BEGIN

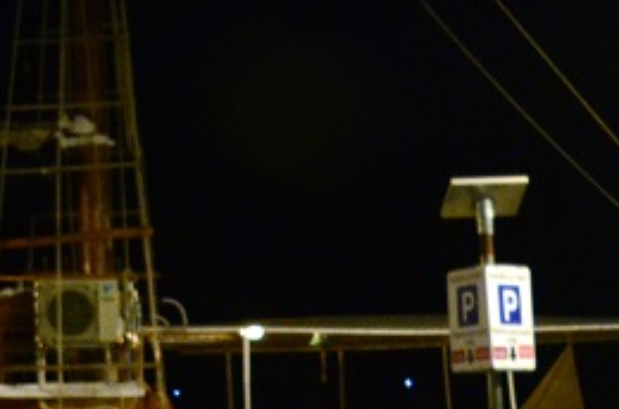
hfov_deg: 14.8
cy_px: 244
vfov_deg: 10.7
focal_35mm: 127
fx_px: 2178
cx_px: -377
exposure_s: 1/60
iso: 3600
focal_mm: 22
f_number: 4
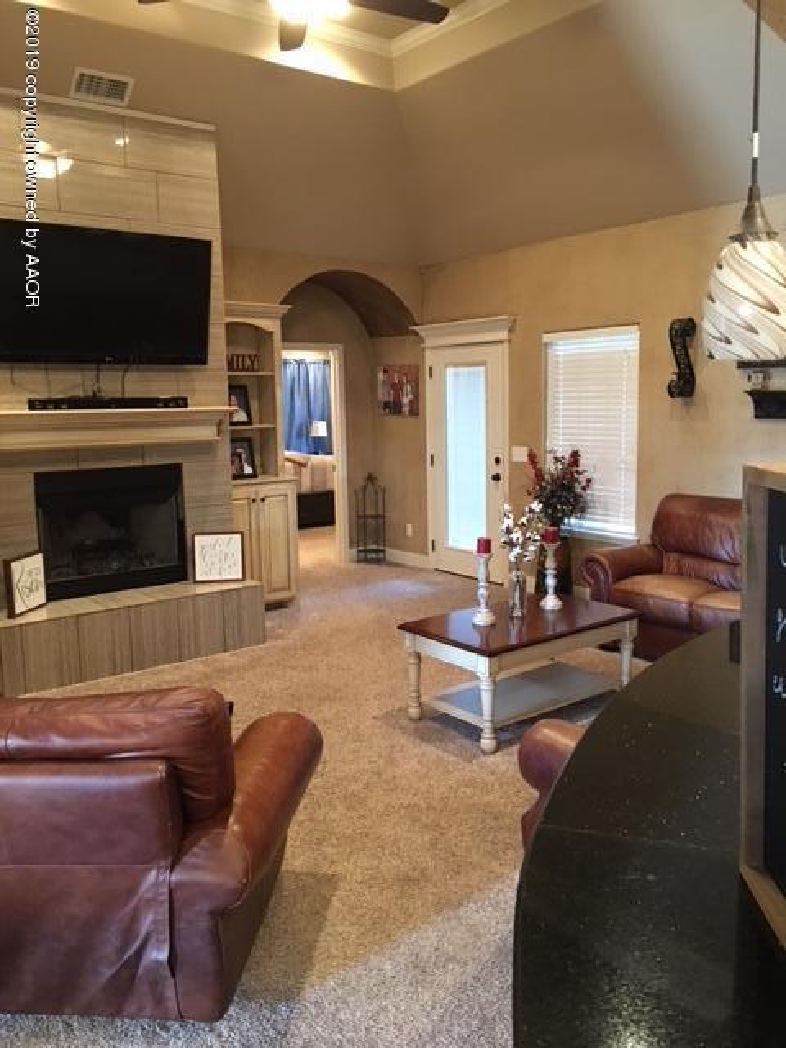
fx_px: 878
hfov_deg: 48.2
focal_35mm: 29
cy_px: 524
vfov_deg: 61.7
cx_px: 393
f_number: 2.2
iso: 64
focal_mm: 4.15
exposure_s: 1/4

END

Give back the entire listing verbatim, without the pictures.

Answer for this exercise ->
hfov_deg: 14.8
cy_px: 244
vfov_deg: 10.7
focal_35mm: 127
fx_px: 2178
cx_px: -377
exposure_s: 1/60
iso: 3600
focal_mm: 22
f_number: 4
fx_px: 878
hfov_deg: 48.2
focal_35mm: 29
cy_px: 524
vfov_deg: 61.7
cx_px: 393
f_number: 2.2
iso: 64
focal_mm: 4.15
exposure_s: 1/4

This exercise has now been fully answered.